Not hiding your problems from your partner may help you feel more confident in the bedroom, as even when you don’t get an erection,you both know what is going on. This creates an open atmosphere, and believe it or not, you’ll soon find that your anxiety levels might be going down.
Sexual intimacy doesn’t always have to lead to penetration. For example, focus on what your hands are feeling and what your eyes are seeing. You can also kick things up a notch by using scented candles and oils. It’s about tantalizing your senses without setting high expectations.
Another option would be to give each other sensual massages or take a warm bath together. Getting creative will kick you and your partner out of everyday routine and thus, may help fight performance anxiety.
Give your Libido a Boost
Here are some libido boosting foods that may improve the quality of your sex life.
- Berries: strawberries and raspberries are full of zinc, which enhances testosterone levels.
- Walnuts: these nuts improve sperm quality and may boost fertility.
- Almonds: undue some stress hormone damage by eating a few of these. Almonds release amino acids and arginine, both of which are good for vascular health.
- Avocados: packed with vitamin B6 and folic acid, both of which boost sex drive.
- Watermelon: this tasty melon may improve erections and increase your libido.
- Oysters: high in zinc, which boosts testosterone (primary male sex hormone).
On the same token, if you’re fueling up with cold brew and burgers, you may want to think about swapping these for healthier choices as well. Not only will you feel better, but you’ll look better too.

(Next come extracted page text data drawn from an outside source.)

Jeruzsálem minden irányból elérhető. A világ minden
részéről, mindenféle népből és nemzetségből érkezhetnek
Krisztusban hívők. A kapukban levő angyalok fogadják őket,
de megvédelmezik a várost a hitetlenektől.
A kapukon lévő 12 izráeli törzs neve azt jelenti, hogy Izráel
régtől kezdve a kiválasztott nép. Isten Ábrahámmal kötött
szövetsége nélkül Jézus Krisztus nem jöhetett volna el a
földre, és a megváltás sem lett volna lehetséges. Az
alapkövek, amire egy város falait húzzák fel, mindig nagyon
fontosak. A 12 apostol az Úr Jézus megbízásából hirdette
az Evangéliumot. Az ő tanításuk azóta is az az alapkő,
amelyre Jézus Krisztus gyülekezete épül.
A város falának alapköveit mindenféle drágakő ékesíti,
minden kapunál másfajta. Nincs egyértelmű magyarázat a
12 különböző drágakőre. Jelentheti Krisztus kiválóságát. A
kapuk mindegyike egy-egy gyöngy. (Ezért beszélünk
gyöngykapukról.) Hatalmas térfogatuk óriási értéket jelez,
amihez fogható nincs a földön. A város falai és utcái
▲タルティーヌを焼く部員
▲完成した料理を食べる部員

The more you know, the better off you are. Even if you can’t pinpoint the cause of your sexual performance issues, understanding that it happens to a lot of men can help to ease the mind. Also, educating yourself on how your body functions and reacts to stimulation means you could improve your bedroom performance.
There are also tons of accredited sexuality-related online courses available for you to sign up and boost your bedroom IQ.
If you are suffering from ED, or if your anxiety is causing it, your doctor may prescribe you with erectile dysfunction pills. However, these days, it is also possible to get erectile dysfunction pills very conveniently without leaving your home.
For example, Bluechew is one of the most popular subscription-based ED pills in US, which can be prescribed and ordered online. Robert Thomas from Sextopedia has conducted an in-depth review of the product which you may find useful.
You can also try testosterone boosters for increasing libido and male enhancement pills for erectile dysfunction. However, be aware that these products aren’t typically FDA approved and are sold over-the-counter. Thus, be sure to choose a product that actually works.
Remember, sexual performance anxiety is not a chronic issue in majority of cases. However, it is something that doesn’t go away on its own and needs to be dealt with. Therefore, be proactive, but don’t be too hard on yourself. Make changes in your lifestyle – get some exercise, take up meditation and be open about the issue with your partner.
Following these steps will most likely lead to an improvement in your sex life, just like you deserve.